ASX-listed Quantum Graphite has provided a solid boost to its graphite resources on the Eyre Peninsula in South Australia. Recent drilling near its 6.3 million tonne Uley 2 resource grading 11.1 percent total graphite content, or “TGC”, has now defined an additional 0.9 Mt ranging from 6.6% TGC at its Newly delimited Uley 3 deposit. Mineralization at Uley 3 remains open at depth and laterally in two directions, according to the company.
The two fields now combine for a significant volume of 7.2 Mt at 10.5% TGC for some 757,000 tonnes of contained TGC.
Quantum says the first resource at Uley 3 confirms continued mineralization east of Uley 2.
Drilling at Uley 3 targeted a previously identified geophysical anomaly known as the “East Conductor”. The new Uley 3 resource lies along the northbound direction from drilling undertaken in 2015 along the east conductor.
According to the company, geophysical survey data and in-depth structural information from the 2015 borehole was a key factor in determining the locations of the boreholes that delineated the Uley 3 resource.
Drill results from the Uley 3 resource drill include 10.7 meters grading 12.8% TGC, 7.5 m at 10.0% TGC and 4.5 m at 12.4% TGC.
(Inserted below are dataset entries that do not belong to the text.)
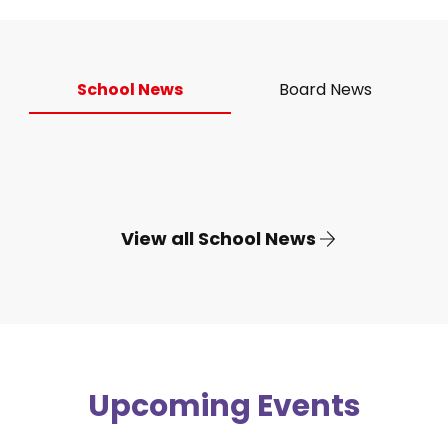
School News
Board News
View all School News
Upcoming Events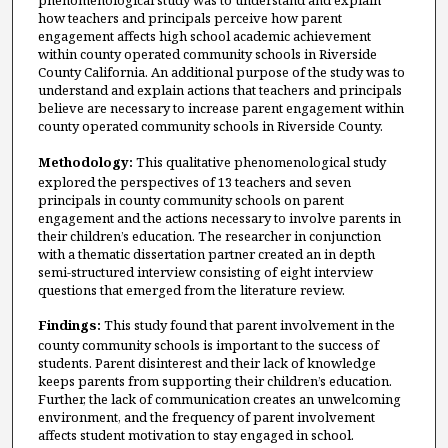
phenomenological study was to understand and explain
how teachers and principals perceive how parent
engagement affects high school academic achievement
within county operated community schools in Riverside
County California. An additional purpose of the study was to
understand and explain actions that teachers and principals
believe are necessary to increase parent engagement within
county operated community schools in Riverside County.
Methodology:
This qualitative phenomenological study
explored the perspectives of 13 teachers and seven
principals in county community schools on parent
engagement and the actions necessary to involve parents in
their children’s education. The researcher in conjunction
with a thematic dissertation partner created an in depth
semi-structured interview consisting of eight interview
questions that emerged from the literature review.
Findings:
This study found that parent involvement in the
county community schools is important to the success of
students. Parent disinterest and their lack of knowledge
keeps parents from supporting their children’s education.
Further, the lack of communication creates an unwelcoming
environment, and the frequency of parent involvement
affects student motivation to stay engaged in school.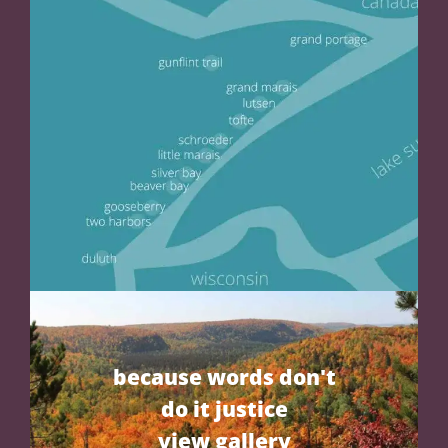
because words don't
do it justice
view gallery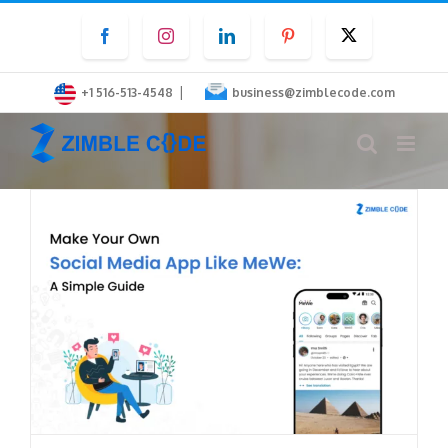
Skip
Facebook
Instagram
LinkedIn
Pinterest
Twitter
to
content
|
+1 516-513-4548
business@zimblecode.com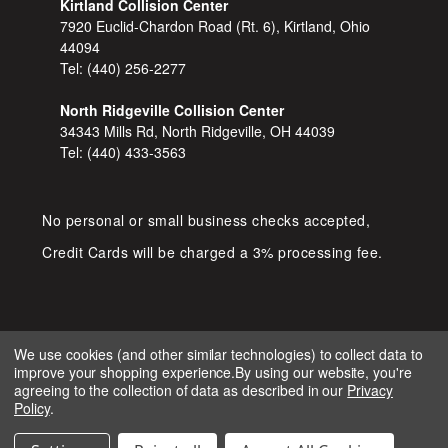
Kirtland Collision Center
7920 Euclid-Chardon Road (Rt. 6), Kirtland, Ohio
44094
Tel:
(440) 256-2277
North Ridgeville Collision Center
34343 Mills Rd, North Ridgeville, OH 44039
Tel:
(440) 433-3563
No personal or small business checks accepted,
Credit Cards will be charged a 3% processing fee.
We use cookies (and other similar technologies) to collect data to
improve your shopping experience.
By using our website, you're
COPYRIGHT © 2026 SHOP D&S
agreeing to the collection of data as described in our
Privacy
AUTOMOTIVE. ALL RIGHTS RESERVED.
Policy
.
IGNITE MARKETING GROUP.
BUILT BY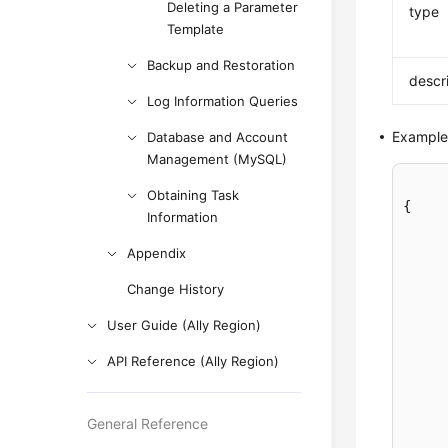
Deleting a Parameter
type
Template
Backup and Restoration
descr
Log Information Queries
Example
Database and Account
Management (MySQL)
Obtaining Task
{

Information
Appendix
Change History
User Guide (Ally Region)
API Reference (Ally Region)
General Reference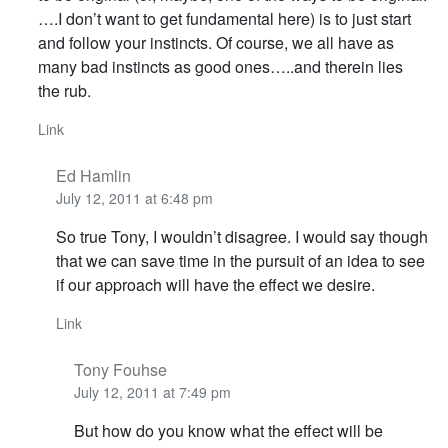
….I don’t want to get fundamental here) is to just start
and follow your instincts. Of course, we all have as
many bad instincts as good ones…..and therein lies
the rub.
Link
Ed Hamlin
July 12, 2011 at 6:48 pm
So true Tony, I wouldn’t disagree. I would say though
that we can save time in the pursuit of an idea to see
if our approach will have the effect we desire.
Link
Tony Fouhse
July 12, 2011 at 7:49 pm
But how do you know what the effect will be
Quantum used geophysical conductive anomalies, such as the eastern conductor, as a guide to locate potential graphite mineralization on its 100% owned land property. The successful drilling at Uley 3 appears to validate the company’s exploration model.
Both Uley 2 and Uley 3 lie at the northern end of Quantum’s territory along a main electromagnetic target defined by the company – the “Uley Horseshoe Structure”.
Quantum says the structure is one of many “mineralized lenses” identified across its area through regional and local geology and interpretation of key data, including surface electromagnetic conductivity and total magnetic intensity data. .
Stronger geophysical responses are a key cog in locating high-grade mineralized zones and an effective method for designing drill programs to confirm the presence of conductive graphite layers, according to the company.
Oddly enough, Quantum appears to have identified several other primary electromagnetic targets on its land property, some of which appear larger than Uley’s horseshoe structure.
A recent research report from the International Energy Agency, an independent energy policy advisor to governments around the world, concluded that by 2040, demand for graphite could, incredibly, climb to 2,500 % as the world moves towards a clean energy future.
Quantum already has plenty of graphite at Uley 2 and Uley 3 and with several priority targets to test, the Melbourne-based explorer could end up with even more.